Zur Feststellung einer Behinderung stellen Betroffene einen Antrag beim zuständigen Versorgungsamt. Bei einem GdB von mindestens 20 liegt eine Behinderung vor. Ein Schwerbehindertenausweis wird ab einem GdB von 50 ausgestellt. Unter Umständen können Betroffene ab einem GdB von 50 zusätzlich bestimmte Merkzeichen erhalten. Je nach Merkzeichen sind diese mit unterschiedlichen Nachteilsausgleichen, wie Ermäßigungen bei öffentlichen Verkehrsmitteln, verbunden.

Behinderungen im Arbeitsleben

Menschen mit Behinderungen sind im Berufsleben häufig mit besonderen Herausforderungen konfrontiert. Durch verschiedene Sonderregelungen wird versucht, durch die Behinderung entstehende Nachteile wieder auszugleichen. So erhalten Menschen mit einer Schwerbehinderung u. a. einen erweiterten Kündigungsschutz, begleitende Hilfen im Arbeitsleben sowie Zusatzurlaub (alle Nachteilsausgleiche im Beruf sind hier aufgelistet).

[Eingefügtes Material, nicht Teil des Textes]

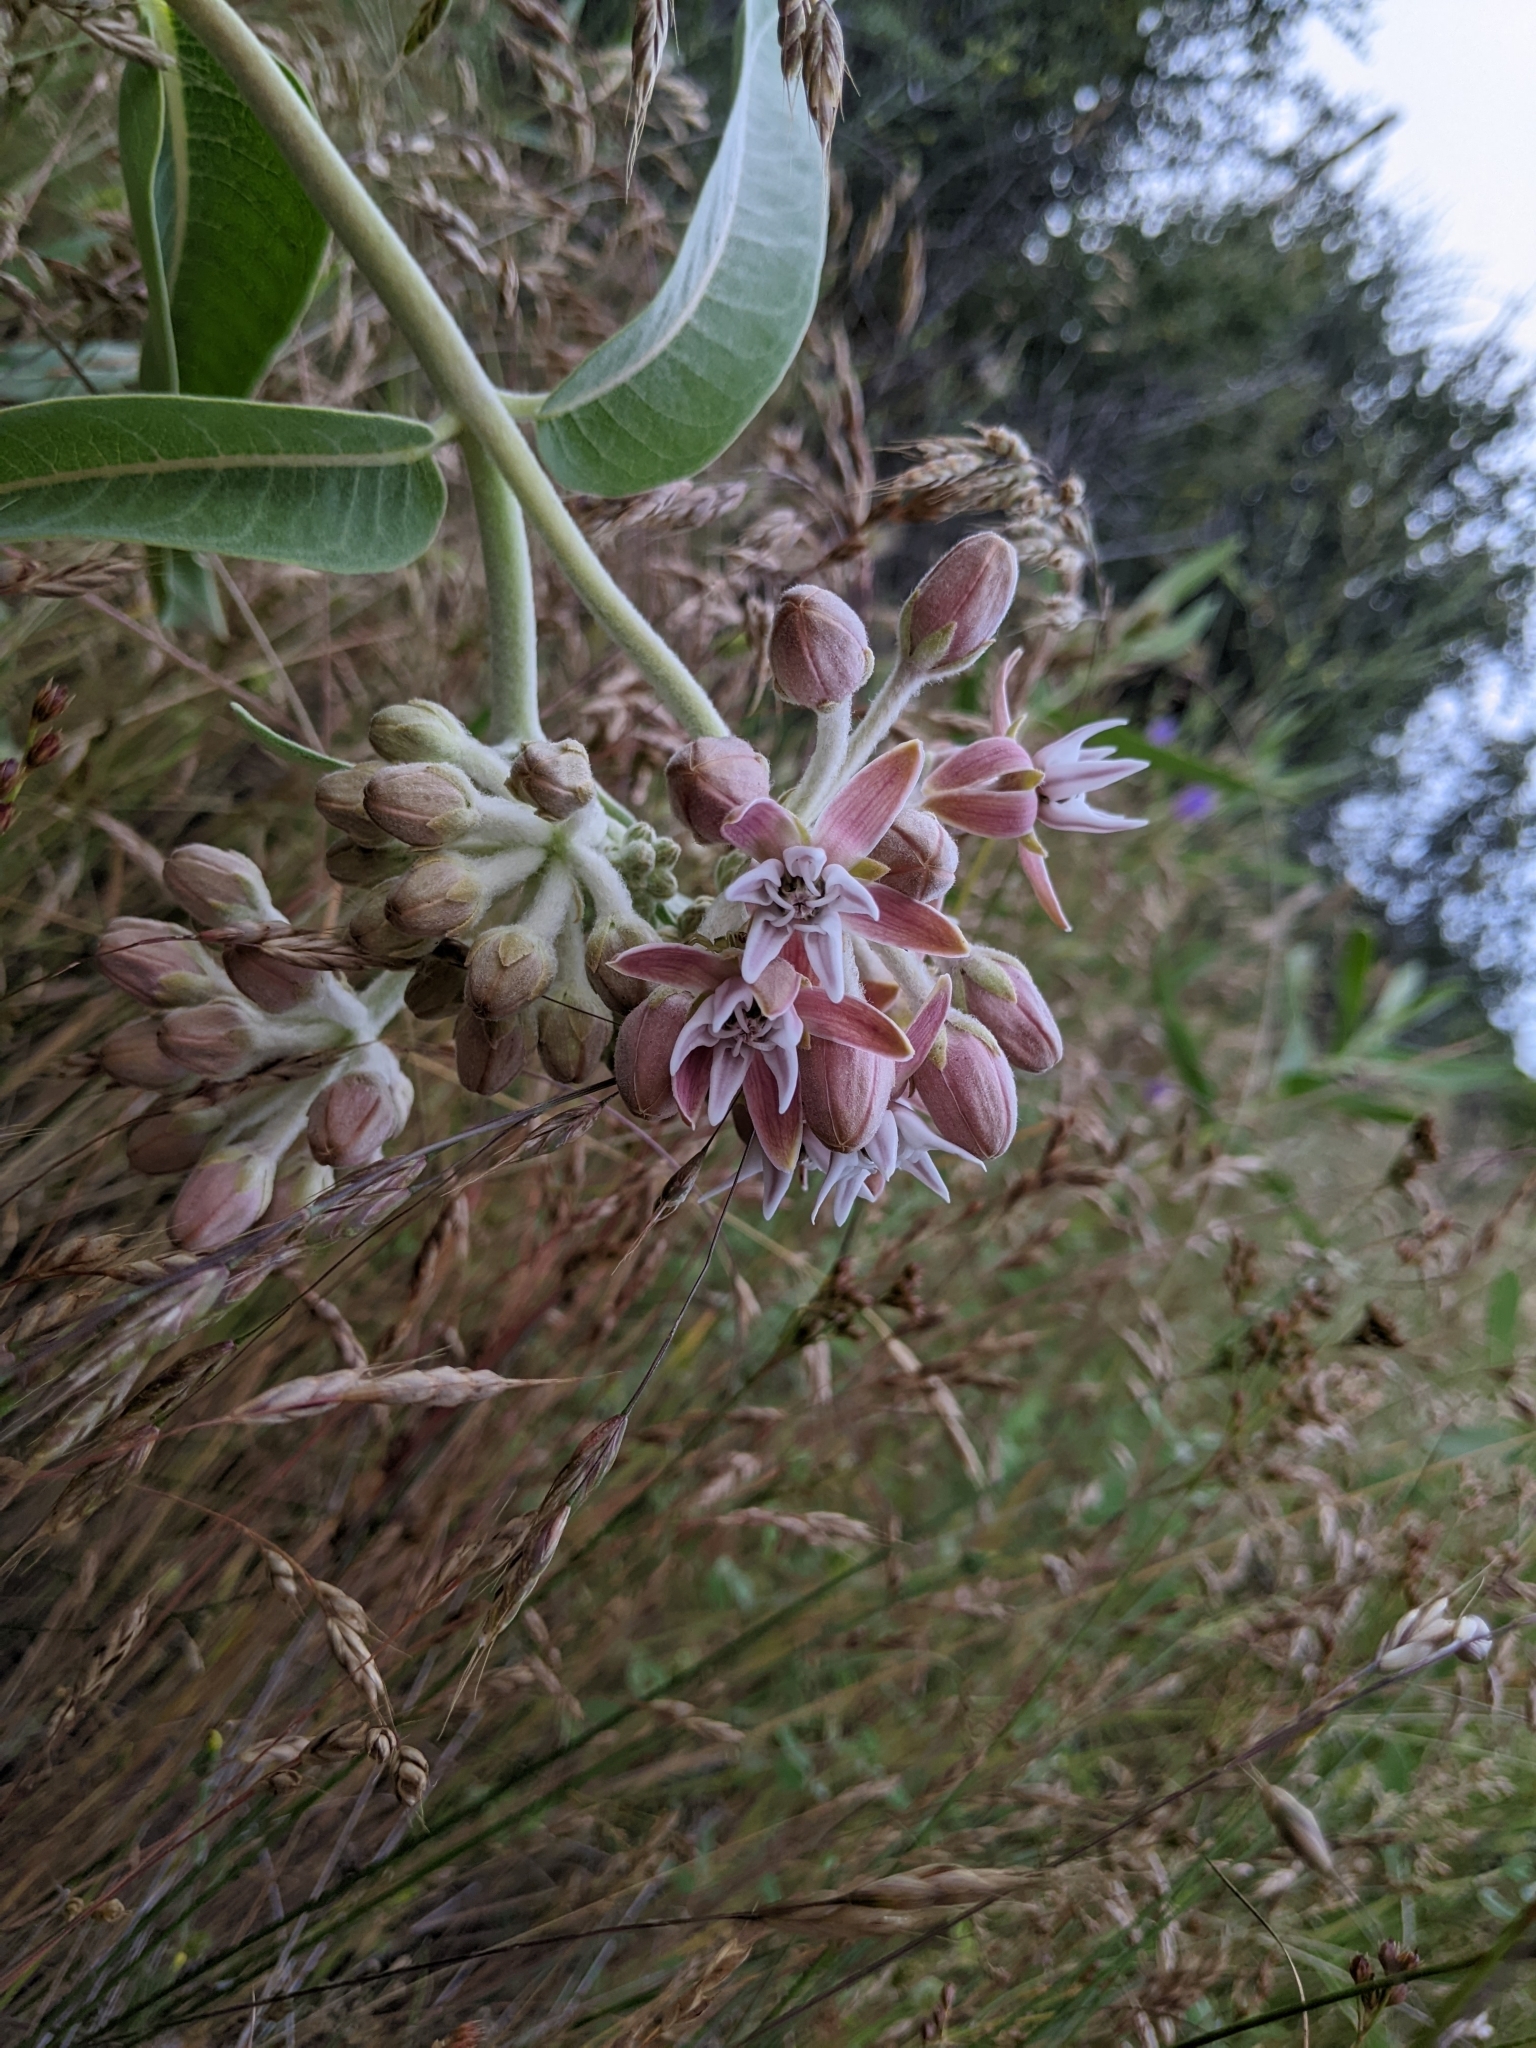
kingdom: Plantae
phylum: Tracheophyta
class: Magnoliopsida
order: Gentianales
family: Apocynaceae
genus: Asclepias
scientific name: Asclepias speciosa
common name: Showy milkweed
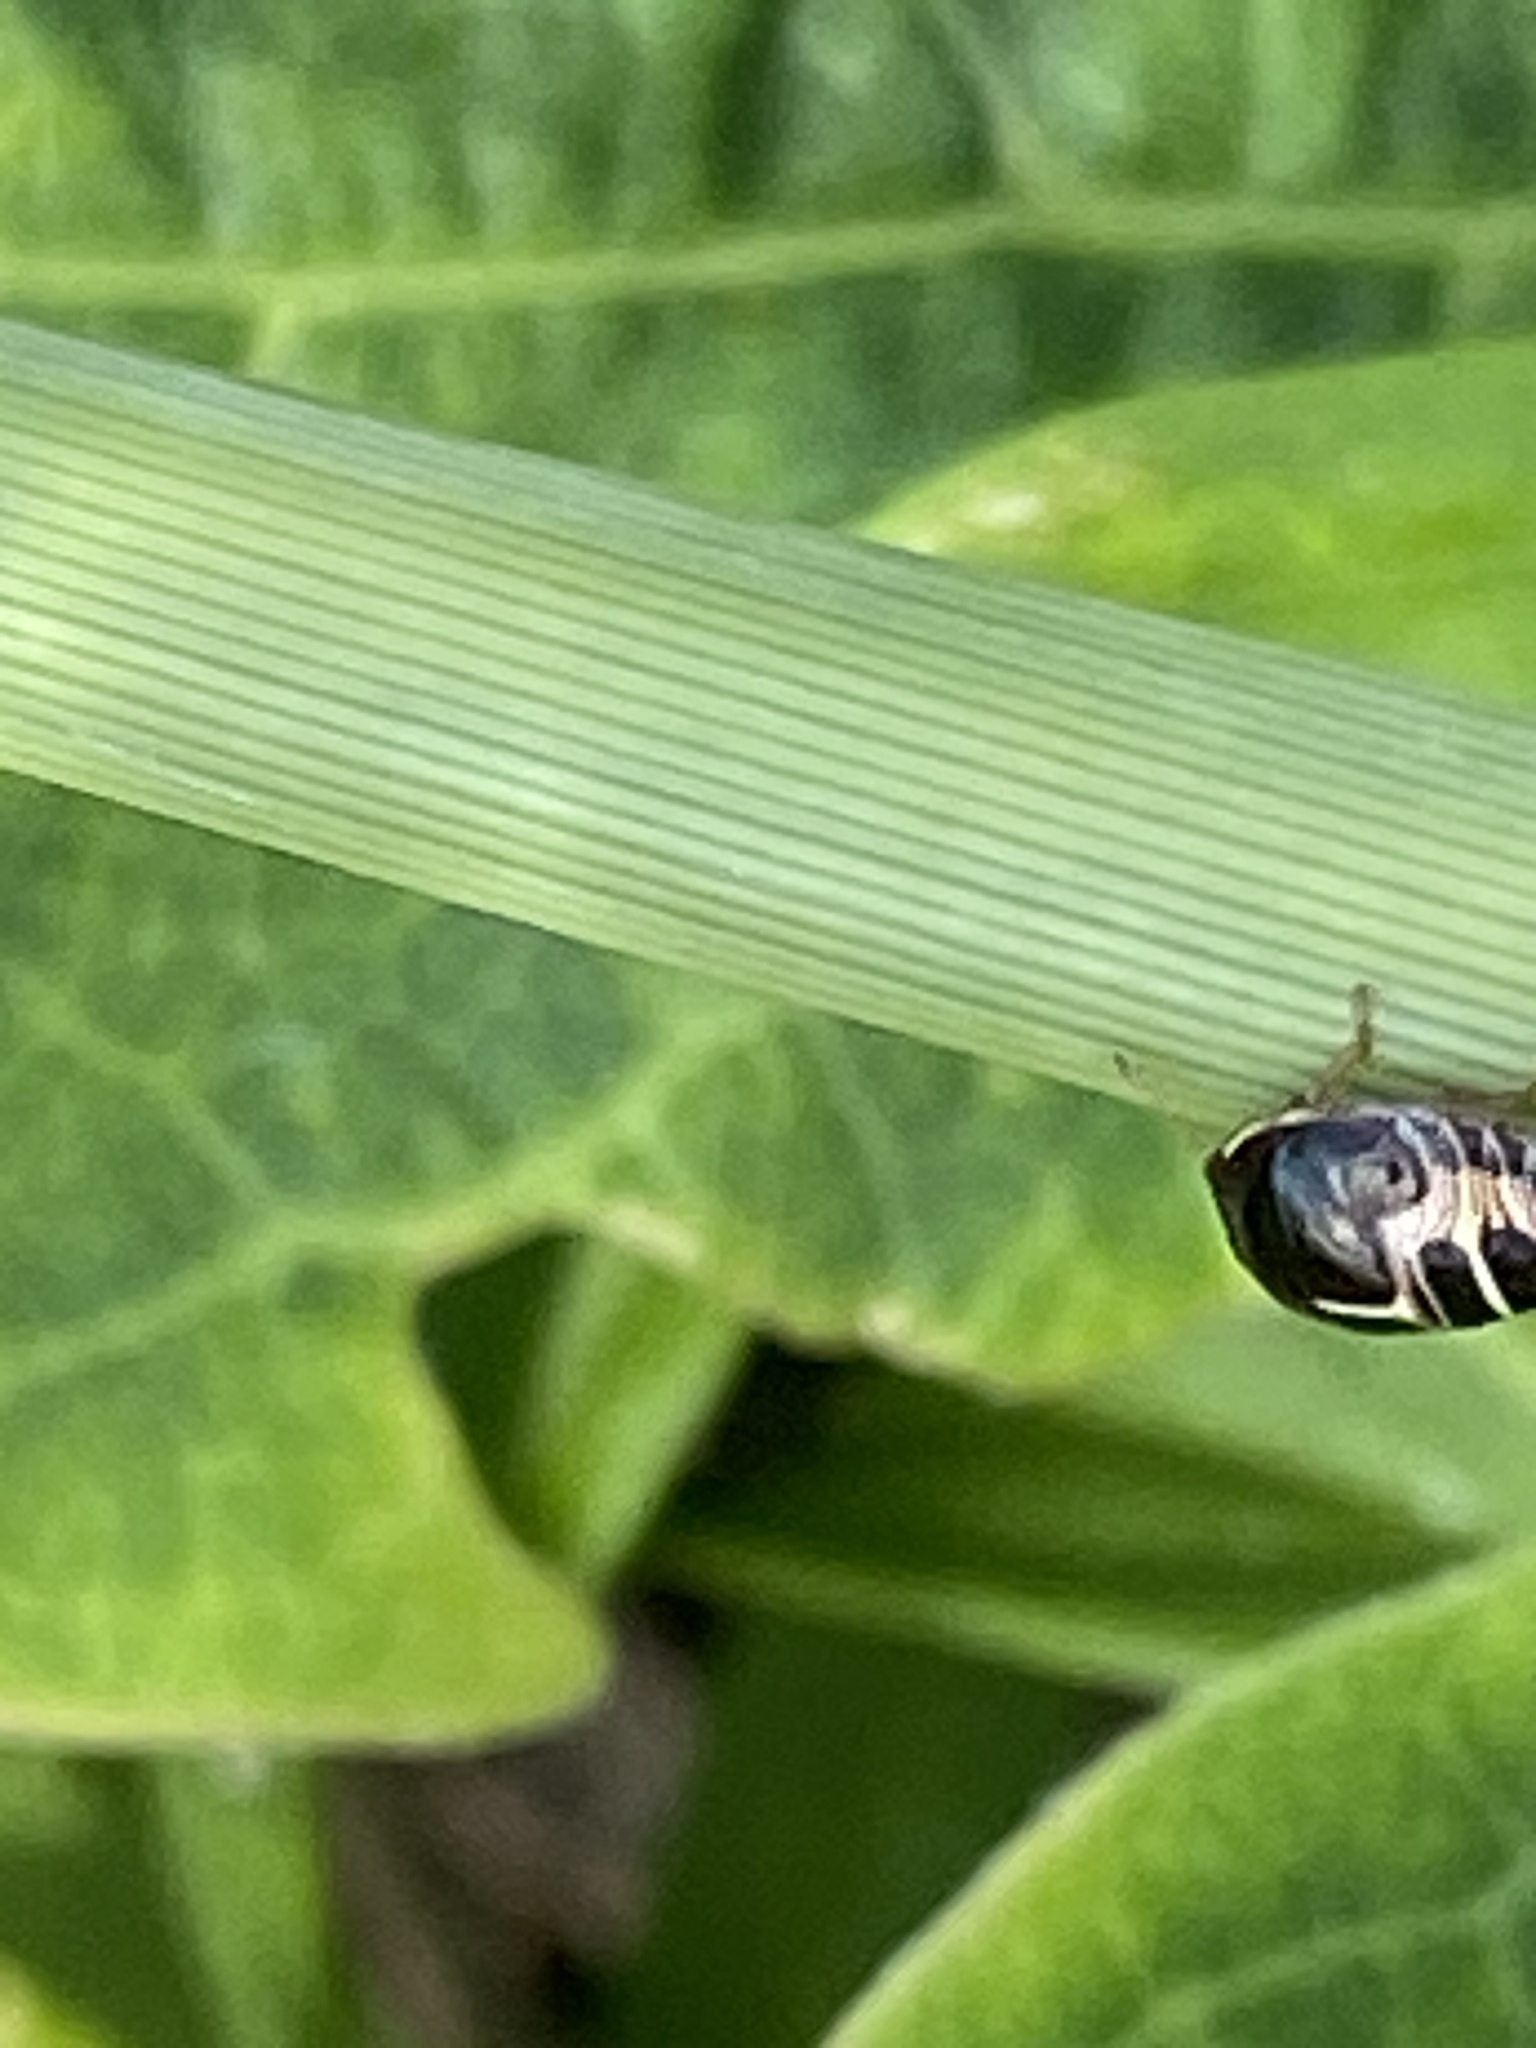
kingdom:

Wenn Menschen mit einem GdB von 30 oder 40 infolge ihrer Behinderungen keinen geeigneten Arbeitsplatz erlangen oder behalten, können sie schwerbehinderten Menschen gleichgestellt werden. Den Antrag auf Gleichstellung können Arbeitnehmer bei der Agentur für Arbeit stellen.

Fragerecht des Arbeitgebers bei Vorstellungsgesprächen

Stellenbewerber dürfen vom potenziellen Arbeitgeber nicht nach einer Schwerbehinderung gefragt werden. Dies wäre eine behinderungsbedingte Diskriminierung.

Eine Ausnahme hiervon ist, wenn die Behinderung für den Arbeitsplatz relevant ist. Andererseits ist es dem Arbeitgeber auch nur dann möglich, den vom Gesetz vorgeschriebenen speziellen Schutz des schwerbehinderten Arbeitnehmers umzusetzen, wenn er über den Grad der Behinderung informiert ist.

Das Bundesarbeitsgericht hat deshalb im Jahr 2012 entschieden, dass die Frage nach einer Schwerbehinderung zulässig ist, wenn das Arbeitsverhältnis bereits 6 Monate besteht (BAG, Urteil vom 16.02.2012, 6 AZR 553/10).